The growing demand for power from AI and data centers is a "problem" that needs to be addressed, Granholm told Axios in a wide-ranging interview.

She noted that DOE is exploring how technology firms like Microsoft, Google, and Amazon might be able to host small nuclear plants on the campuses of their massive data centers. She said conversations with the big companies need "to accelerate, because this demand for power is only going up." Small nuclear reactors (SMRs) come in various designs but generally offer between 50-300MW of power.

Only one US developer, NuScale, has successfully completed the NRC review to license its 77MW light water reactor SMR. NuScale offers the SMR in configurations of two, four, and six units. Other US vendors of SMRs include GE-Hitachi with a 300MW SMR and Holtec International with a similar size SMR.

GE Hitachi has an agreement with the Tennessee Valley Authority (TVA) to build up to 800MW of SMR-based generating capacity at the utility’s Clinch River site. The firm has a similar deal to build one or more SMRs at Ontario Power Generation’s Darlington site. Holtec says it plans to build two SMRs at the Palisades site in Michigan and is considering the decommissioned Oyster Creek nuclear site in New Jersey for a similar project.
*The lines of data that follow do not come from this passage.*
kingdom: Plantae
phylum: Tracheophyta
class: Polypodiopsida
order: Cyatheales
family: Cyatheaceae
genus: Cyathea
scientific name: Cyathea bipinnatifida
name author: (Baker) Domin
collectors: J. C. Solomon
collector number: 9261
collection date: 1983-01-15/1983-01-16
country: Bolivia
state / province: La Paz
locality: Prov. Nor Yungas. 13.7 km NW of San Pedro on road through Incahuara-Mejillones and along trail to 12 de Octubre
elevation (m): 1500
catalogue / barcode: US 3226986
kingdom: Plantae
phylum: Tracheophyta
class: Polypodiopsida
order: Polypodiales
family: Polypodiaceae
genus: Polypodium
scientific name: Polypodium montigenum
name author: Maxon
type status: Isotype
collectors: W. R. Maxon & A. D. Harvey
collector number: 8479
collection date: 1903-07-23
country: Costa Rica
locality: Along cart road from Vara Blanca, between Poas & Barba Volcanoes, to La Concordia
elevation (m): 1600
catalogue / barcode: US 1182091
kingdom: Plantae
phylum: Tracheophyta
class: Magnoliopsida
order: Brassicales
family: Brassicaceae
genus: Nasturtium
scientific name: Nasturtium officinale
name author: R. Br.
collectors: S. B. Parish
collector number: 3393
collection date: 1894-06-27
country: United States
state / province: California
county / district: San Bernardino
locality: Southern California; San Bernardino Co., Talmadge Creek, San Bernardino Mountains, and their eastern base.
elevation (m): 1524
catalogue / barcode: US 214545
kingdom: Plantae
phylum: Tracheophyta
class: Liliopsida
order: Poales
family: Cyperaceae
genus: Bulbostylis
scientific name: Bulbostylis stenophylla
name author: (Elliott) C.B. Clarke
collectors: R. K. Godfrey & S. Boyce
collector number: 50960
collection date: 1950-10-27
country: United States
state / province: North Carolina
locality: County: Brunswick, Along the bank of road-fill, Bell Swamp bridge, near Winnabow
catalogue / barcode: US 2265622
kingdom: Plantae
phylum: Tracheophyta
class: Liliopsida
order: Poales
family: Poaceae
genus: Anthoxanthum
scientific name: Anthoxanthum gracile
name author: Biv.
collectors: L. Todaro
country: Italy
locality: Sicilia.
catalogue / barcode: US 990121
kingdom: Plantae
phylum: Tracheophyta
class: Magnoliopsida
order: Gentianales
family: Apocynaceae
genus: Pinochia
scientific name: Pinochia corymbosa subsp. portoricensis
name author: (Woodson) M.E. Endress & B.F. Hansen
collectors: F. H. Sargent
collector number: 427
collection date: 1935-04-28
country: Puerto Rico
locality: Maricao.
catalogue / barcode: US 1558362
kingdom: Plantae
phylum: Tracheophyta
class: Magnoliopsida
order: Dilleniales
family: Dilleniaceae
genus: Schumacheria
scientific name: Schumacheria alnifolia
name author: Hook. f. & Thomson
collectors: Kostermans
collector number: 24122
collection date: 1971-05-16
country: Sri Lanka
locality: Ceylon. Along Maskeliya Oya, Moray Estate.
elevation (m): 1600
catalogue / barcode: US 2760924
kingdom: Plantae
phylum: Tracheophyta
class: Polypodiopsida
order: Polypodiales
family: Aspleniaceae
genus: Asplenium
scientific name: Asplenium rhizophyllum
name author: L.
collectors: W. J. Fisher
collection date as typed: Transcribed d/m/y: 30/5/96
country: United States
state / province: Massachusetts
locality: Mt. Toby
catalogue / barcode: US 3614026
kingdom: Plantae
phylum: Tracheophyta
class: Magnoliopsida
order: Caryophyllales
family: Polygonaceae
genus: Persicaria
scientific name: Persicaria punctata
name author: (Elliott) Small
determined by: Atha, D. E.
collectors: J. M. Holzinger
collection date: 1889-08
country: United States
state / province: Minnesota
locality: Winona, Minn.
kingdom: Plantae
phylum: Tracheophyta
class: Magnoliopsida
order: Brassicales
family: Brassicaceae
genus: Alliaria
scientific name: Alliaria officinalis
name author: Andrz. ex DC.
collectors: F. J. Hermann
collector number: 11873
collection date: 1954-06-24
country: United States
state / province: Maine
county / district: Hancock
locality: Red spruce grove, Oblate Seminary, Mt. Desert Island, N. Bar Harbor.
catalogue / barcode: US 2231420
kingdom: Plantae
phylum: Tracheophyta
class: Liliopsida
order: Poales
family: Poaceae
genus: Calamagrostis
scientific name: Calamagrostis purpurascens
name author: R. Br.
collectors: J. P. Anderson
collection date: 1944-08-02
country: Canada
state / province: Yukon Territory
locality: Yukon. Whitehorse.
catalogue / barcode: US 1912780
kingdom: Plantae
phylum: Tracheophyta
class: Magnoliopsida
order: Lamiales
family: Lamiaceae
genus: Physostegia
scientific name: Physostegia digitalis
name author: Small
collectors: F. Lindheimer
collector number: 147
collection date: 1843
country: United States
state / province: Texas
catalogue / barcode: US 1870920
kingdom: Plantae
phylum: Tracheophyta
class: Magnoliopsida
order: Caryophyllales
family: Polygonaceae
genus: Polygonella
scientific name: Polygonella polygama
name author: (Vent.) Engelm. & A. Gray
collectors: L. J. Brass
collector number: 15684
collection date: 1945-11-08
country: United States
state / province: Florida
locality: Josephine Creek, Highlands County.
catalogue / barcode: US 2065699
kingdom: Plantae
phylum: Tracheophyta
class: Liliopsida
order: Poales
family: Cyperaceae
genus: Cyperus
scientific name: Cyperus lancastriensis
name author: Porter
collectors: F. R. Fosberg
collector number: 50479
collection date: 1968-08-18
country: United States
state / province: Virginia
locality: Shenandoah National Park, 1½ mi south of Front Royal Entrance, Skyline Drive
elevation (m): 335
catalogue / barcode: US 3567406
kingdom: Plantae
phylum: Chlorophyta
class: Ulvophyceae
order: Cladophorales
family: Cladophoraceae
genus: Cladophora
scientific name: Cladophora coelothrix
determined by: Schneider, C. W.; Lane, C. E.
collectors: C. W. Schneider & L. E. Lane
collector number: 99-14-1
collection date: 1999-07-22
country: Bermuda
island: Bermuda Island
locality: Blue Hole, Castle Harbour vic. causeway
Granholm didn't mention it, but one of the other issues facing data center developers looking for power is grid access to power plants that are not adjacent to the data centers. The Federal Energy Regulatory Commission (FERC) is supposed to be "reforming the process” by which new high-voltage electricity transmission lines are approved for construction and operation.

A huge backlog of decisions indicates the agency has its work cut out for it. According to S&P Global, at the end of 2022, more than 2,000GW of generation and storage — equal to all existing US generating capacity — were waiting in interconnection queues, and successful projects can face wait times of up to five years to connect to the grid.

Is Microsoft’s Stargate a case of overreach?

In summary, it is worth asking one final question, and that is whether Microsoft's plans for a 5GWe data center are overreach?

While the firm wouldn't be in the business of building nuclear reactors, its plans to offer commitments of PPAs for nuclear power at this scale would put any single publicly traded electric utility in a "bet the company" posture.

Based on experience in the US so far, with the Westinghouse reactors in Georgia, it is doubtful, at least for now, that any US nuclear utility would step up to the plate to take on the project even with Microsoft's deep pockets writing the checks. Microsoft has a big job ahead of it and that is to convince power producers in the US, or globally, that it isn't biting off more than it can chew.